I once heard about someone who was marketing a red letter OLD testament bible, KJV I believe. Does anyone know if who makes it & WHERE I could get one? 
Also why don't more companies DO that?


----------



## Bladestunner316 (May 22, 2006)

interesting idea for sure...


----------



## gwine (May 23, 2006)

This article has a couple of comments on the subject, which I will quote.

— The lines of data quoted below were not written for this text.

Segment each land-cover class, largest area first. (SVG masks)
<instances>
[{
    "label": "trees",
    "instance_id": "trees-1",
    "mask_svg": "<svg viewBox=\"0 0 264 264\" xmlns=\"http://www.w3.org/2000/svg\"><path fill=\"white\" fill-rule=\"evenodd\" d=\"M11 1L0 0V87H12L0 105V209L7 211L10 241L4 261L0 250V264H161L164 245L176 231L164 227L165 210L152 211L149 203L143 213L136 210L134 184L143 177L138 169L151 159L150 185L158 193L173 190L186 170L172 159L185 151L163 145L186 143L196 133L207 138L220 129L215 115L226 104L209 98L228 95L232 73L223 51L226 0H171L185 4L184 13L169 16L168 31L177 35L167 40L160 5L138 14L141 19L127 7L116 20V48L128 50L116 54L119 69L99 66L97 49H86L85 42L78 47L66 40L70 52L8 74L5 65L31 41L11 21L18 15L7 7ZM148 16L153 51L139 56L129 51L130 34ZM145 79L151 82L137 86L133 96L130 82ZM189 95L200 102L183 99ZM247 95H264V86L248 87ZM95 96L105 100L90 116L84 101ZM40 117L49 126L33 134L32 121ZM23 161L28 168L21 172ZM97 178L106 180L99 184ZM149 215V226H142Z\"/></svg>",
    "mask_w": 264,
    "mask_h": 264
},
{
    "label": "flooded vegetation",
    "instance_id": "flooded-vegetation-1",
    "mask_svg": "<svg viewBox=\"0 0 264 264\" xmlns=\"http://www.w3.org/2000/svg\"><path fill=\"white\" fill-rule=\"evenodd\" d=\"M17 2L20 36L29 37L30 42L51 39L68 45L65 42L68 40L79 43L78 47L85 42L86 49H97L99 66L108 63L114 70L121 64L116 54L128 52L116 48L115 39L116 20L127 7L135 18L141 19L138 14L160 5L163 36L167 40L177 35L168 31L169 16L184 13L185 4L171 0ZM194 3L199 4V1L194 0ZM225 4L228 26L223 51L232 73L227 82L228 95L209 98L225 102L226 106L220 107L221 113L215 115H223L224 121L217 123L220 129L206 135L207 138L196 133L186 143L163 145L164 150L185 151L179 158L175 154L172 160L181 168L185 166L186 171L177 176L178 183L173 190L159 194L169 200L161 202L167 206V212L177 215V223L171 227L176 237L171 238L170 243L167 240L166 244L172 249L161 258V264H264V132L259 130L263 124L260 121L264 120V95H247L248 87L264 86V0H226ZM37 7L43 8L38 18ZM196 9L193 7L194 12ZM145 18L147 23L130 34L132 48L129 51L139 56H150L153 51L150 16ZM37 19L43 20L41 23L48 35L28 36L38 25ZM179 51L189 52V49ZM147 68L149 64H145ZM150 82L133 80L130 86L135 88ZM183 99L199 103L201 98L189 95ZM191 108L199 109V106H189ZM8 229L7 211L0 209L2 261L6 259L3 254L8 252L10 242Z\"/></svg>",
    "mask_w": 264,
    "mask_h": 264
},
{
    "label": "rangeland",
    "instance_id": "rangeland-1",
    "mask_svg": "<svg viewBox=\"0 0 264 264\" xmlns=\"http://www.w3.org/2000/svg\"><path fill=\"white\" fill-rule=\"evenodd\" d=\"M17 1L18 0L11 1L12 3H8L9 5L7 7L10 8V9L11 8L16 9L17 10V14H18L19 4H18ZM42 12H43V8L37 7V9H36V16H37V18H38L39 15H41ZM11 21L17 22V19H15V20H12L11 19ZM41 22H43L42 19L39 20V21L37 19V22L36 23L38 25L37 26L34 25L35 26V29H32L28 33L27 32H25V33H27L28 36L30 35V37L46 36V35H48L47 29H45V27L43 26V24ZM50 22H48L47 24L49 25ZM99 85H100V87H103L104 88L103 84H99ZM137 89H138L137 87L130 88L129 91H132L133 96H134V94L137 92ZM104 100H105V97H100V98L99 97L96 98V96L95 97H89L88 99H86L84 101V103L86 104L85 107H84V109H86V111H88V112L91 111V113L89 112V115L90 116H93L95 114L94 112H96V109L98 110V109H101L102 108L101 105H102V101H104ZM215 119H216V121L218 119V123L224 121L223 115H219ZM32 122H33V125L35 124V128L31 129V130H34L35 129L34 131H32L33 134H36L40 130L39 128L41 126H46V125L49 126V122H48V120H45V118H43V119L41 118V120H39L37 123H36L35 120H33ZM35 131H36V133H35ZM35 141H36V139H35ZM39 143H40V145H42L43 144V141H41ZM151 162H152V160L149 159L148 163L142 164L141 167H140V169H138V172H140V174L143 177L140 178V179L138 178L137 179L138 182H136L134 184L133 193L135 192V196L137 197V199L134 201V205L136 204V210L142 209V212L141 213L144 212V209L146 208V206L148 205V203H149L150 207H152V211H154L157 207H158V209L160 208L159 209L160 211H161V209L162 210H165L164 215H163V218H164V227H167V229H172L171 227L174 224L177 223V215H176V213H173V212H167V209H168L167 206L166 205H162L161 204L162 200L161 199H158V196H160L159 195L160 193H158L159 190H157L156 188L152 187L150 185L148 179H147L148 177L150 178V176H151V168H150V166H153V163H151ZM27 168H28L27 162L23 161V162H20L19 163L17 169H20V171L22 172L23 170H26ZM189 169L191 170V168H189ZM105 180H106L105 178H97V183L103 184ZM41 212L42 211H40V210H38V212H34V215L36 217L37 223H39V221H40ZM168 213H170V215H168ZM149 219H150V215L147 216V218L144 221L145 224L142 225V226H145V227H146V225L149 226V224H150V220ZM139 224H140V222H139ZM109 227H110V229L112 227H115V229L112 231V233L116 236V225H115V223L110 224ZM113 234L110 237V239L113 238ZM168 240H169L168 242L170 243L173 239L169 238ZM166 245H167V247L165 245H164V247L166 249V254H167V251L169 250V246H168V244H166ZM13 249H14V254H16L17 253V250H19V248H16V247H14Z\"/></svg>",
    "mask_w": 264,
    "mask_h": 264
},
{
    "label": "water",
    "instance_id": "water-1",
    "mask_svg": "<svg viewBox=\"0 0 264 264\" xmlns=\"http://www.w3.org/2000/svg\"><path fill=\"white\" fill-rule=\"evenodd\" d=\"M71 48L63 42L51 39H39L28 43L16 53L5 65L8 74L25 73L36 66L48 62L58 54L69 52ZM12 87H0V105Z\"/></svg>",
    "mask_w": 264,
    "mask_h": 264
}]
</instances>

> Some years ago I served briefly as a translation consultant to a project preparing for publication a study edition of the Authorized Version of the Bible. One unusual feature of this edition was to be
> 
> [p.11]
> 
> ...





> 3 These editions of the New Testament have not generally been popular precisely because marking Jesus' words in red ink tends to give the impression to the reader that they are more important - perhaps even more sacred - than are the 'regular' words printed in black.
> 
> In the case of the Old Testament, to print the words of God in red suggests that somehow the other words are just a bit less directly the words of God. Thus the red letter approach in practice unfortunately may serve to promote a sense of canonicity that elevates some kinds of biblical statements above others.
> 
> In regard to the OT prophets, the editors usually found it impossible to decide when the prophet was speaking and when God was speaking, so closely does prophetic speech blend with divine speech. A prophet need not say 'Thus says Yahweh' to quote God (e.g. 1 Kgs. 21: 20-22).


Not much help in finding what you're looking for, but food for thoughts on why they would be rare.


----------



## larryjf (May 23, 2006)

Here is a red letter OT Bible...

http://www.swordbible.org/KJVBible.html


----------



## 3John2 (May 23, 2006)

Thanks for that!!!!


----------



## nicnap (May 25, 2006)

At one point, I saw a Modern King James Version that was red lettered Old Testament. (Personally, I think all the letters should be one color...since it all God's Word.) But, I hope that (MKJV) helped.


----------